## Exercise directions
You are asked to copy the entire listing exactly, apart from its pictures.

## Given information
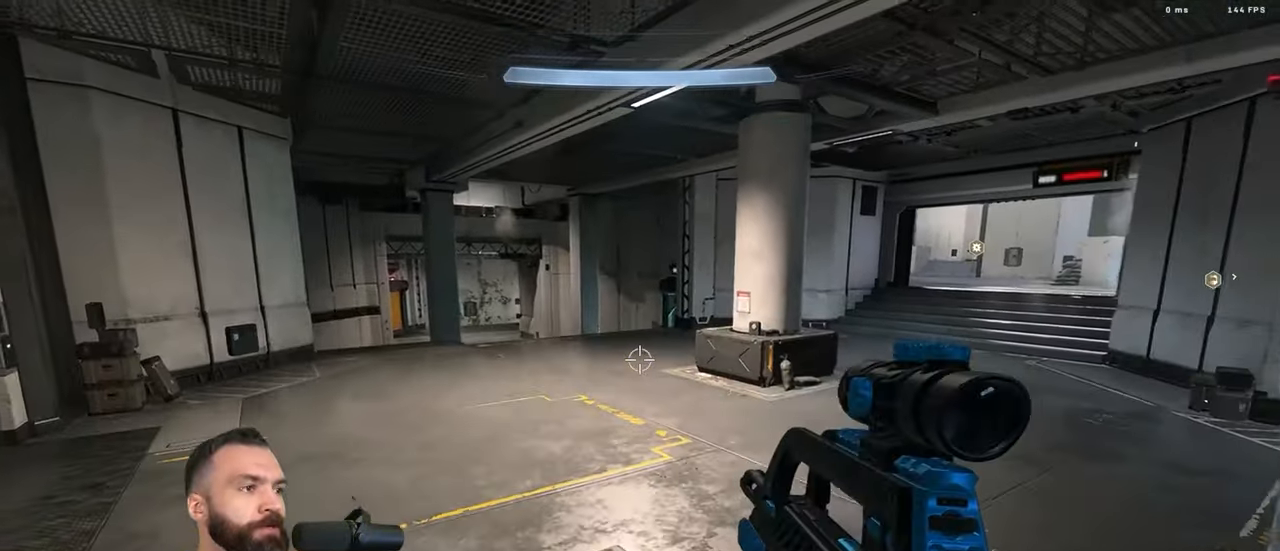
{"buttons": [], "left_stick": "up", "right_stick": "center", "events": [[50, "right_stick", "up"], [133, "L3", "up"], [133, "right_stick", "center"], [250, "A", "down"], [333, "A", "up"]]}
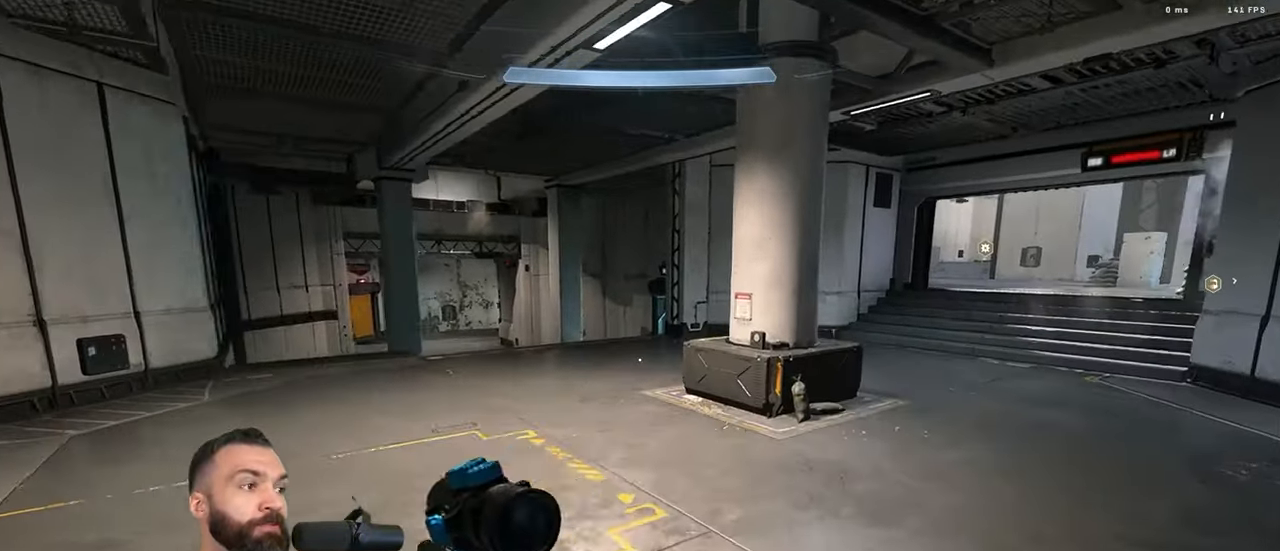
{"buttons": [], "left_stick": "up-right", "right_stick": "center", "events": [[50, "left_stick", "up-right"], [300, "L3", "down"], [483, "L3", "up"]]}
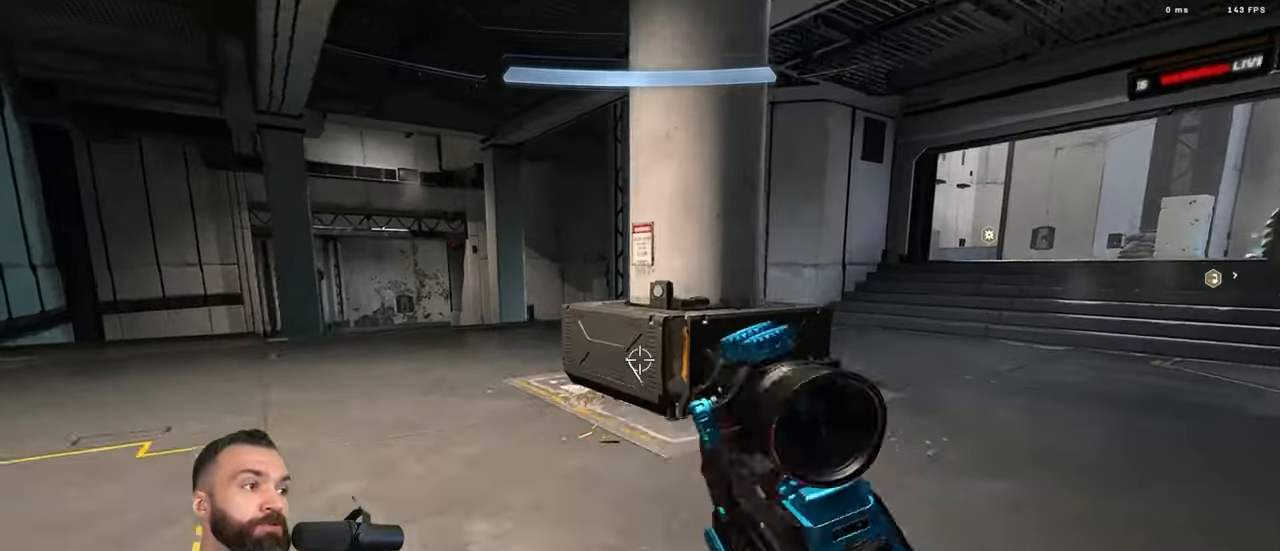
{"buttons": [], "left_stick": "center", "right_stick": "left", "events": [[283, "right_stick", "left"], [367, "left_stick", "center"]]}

## Solved exercise
{"buttons": [], "left_stick": "up", "right_stick": "center", "events": [[50, "right_stick", "up"], [133, "L3", "up"], [133, "right_stick", "center"], [250, "A", "down"], [333, "A", "up"]]}
{"buttons": [], "left_stick": "up-right", "right_stick": "center", "events": [[50, "left_stick", "up-right"], [300, "L3", "down"], [483, "L3", "up"]]}
{"buttons": [], "left_stick": "center", "right_stick": "left", "events": [[283, "right_stick", "left"], [367, "left_stick", "center"]]}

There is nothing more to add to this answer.